The "is AI art real art" question is too blunt for the end of the week. A better history asks how artists have used systems, tools, collaborators, and constraints. Harold Cohen worked with AARON across decades; Holly Herndon built PROTO with an AI vocal model named Spawn; Sasha Stiles works with language models as poetic collaborators; Jason Allen's 2022 Colorado State Fair win turned public attention toward disclosure and competition categories. Day 4 places students inside that ongoing authorship debate rather than outside it. The history also helps students understand why disclosure can be an artistic strength rather than an apology. Many important works are interesting precisely because they reveal the system, collaborator, dataset, or constraint behind them. Strong process notes can do the same: it can name the tool without making the tool the whole story.

Ethics for this day

The Day 4 ethics question is attribution.
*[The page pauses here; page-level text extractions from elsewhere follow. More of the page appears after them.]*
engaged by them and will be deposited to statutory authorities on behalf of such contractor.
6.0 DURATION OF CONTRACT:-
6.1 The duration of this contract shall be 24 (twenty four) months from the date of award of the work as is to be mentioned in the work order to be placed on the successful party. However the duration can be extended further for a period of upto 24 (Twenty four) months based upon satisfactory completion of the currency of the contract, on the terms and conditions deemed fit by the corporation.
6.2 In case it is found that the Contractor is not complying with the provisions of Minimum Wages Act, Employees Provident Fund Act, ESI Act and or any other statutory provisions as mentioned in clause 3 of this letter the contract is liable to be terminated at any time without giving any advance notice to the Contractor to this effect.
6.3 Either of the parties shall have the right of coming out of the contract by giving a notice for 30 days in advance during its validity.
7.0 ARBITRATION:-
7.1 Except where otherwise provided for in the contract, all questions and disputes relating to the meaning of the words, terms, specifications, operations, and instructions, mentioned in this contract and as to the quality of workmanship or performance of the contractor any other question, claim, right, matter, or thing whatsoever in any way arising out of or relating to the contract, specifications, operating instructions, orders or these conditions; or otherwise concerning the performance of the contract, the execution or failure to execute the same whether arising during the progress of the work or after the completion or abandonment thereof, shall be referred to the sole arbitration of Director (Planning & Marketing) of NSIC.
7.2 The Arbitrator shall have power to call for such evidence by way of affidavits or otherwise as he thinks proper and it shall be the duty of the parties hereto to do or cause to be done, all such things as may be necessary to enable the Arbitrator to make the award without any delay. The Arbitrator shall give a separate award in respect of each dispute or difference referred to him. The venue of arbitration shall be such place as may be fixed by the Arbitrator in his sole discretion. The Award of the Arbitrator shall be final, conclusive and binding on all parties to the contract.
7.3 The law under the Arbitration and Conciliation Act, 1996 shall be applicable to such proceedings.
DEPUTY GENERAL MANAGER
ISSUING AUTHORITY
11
Students should distinguish AI-assisted from AI-generated, cite artists and works they reference, and say what role the model played. Copyright lawsuits such as Getty v. Stability AI and NYT v. OpenAI are ongoing, not settled, so the site avoids declaring winners (copyright litigation overview). Environmental cost also returns here: large AI systems consume energy and water, and students should treat generation as an intentional studio act, not infinite free material. The environmental point is not to shame experimentation; the workshop depends on experimentation. The point is to replace endless unexamined generation with deliberate iteration: make a batch, study it, revise with purpose, and stop when the work has enough evidence to support the idea (NEA environmental impact; NSTA environmental impact).

Real-world applications

Famous works to study

What you should be able to do by the end of today

Deeper look

Optional note for the curious

Curation is an edit. A portfolio is stronger when it shows a point of view, not everything made during the week. Leaving a piece out can be an authorship decision.